Sin embargo, la comunidad estudiantil se encuentra dividida en torno a estos hechos. Mientras que algunos estudiantes apoyan la decisión de forzar el ingreso al campus, argumentando que era la única forma de romper el cerco y retomar las clases, otros condenan la violencia y consideran que se debe buscar una solución pacífica y dialogada al conflicto.

La situación en la USAC refleja la profunda crisis que atraviesa la educación superior en Guatemala. La falta de recursos, la politización de las universidades y la corrupción son algunos de los problemas que aquejan al sistema educativo del país. Estos problemas se agravan aún más en el contexto de la inestabilidad política y social que vive Guatemala.

La Universidad de San Carlos de Guatemala, como institución emblemática del país, no es ajena a estos problemas. La administración de Mazariegos ha sido objeto de críticas por su gestión, que ha sido calificada como autoritaria y poco transparente. Los estudiantes han denunciado la falta de diálogo y la represión de las protestas.

El incidente ocurrido en el campus central de la USAC es un claro reflejo de la tensión que existe entre la administración universitaria y la comunidad estudiantil.
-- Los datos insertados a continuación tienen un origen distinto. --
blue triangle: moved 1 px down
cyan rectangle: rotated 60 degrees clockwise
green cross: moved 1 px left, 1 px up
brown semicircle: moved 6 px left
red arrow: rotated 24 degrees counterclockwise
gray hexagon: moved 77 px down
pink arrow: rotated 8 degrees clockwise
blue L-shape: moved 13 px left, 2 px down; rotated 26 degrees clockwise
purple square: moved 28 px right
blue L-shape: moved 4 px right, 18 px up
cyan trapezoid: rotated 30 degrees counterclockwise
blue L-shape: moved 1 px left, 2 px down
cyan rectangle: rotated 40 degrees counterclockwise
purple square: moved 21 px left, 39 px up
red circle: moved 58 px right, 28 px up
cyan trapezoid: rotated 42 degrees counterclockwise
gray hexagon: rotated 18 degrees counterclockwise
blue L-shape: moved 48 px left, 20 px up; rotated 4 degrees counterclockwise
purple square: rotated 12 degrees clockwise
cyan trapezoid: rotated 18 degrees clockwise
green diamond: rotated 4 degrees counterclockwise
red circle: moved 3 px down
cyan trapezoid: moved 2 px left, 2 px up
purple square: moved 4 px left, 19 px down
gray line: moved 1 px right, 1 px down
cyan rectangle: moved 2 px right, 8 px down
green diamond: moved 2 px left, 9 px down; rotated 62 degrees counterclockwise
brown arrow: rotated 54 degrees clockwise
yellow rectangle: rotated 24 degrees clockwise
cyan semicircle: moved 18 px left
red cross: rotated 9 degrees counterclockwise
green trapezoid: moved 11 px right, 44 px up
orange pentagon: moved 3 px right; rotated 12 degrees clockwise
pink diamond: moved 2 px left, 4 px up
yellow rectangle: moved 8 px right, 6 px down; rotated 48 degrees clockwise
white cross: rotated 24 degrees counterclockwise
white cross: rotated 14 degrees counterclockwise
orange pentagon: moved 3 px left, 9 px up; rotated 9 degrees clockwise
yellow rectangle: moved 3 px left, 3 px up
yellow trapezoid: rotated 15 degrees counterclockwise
La violencia y el hermetismo que marcaron la jornada de hoy son síntomas de una crisis más profunda, que requiere una solución urgente y consensuada.

La comunidad universitaria espera que las autoridades competentes investiguen a fondo los hechos y que se tomen las medidas necesarias para garantizar la seguridad y el derecho a la educación de todos los estudiantes. Asimismo, se espera que se abra un diálogo constructivo entre la administración universitaria y la comunidad estudiantil, con el objetivo de encontrar una solución pacífica y duradera al conflicto.

La situación en la USAC sigue siendo tensa y volátil. Se teme que puedan producirse nuevos incidentes en los próximos días, si no se toman medidas para desactivar la crisis. La comunidad universitaria se encuentra a la espera de un pronunciamiento claro y contundente de las autoridades, que les permita recuperar la tranquilidad y retomar las clases en un ambiente de paz y respeto.

El futuro de la USAC y de la educación superior en Guatemala depende de la capacidad de las autoridades y de la comunidad universitaria para superar esta crisis y construir un futuro mejor para todos. La violencia no es la solución, sino el diálogo, la transparencia y el respeto a los derechos de todos.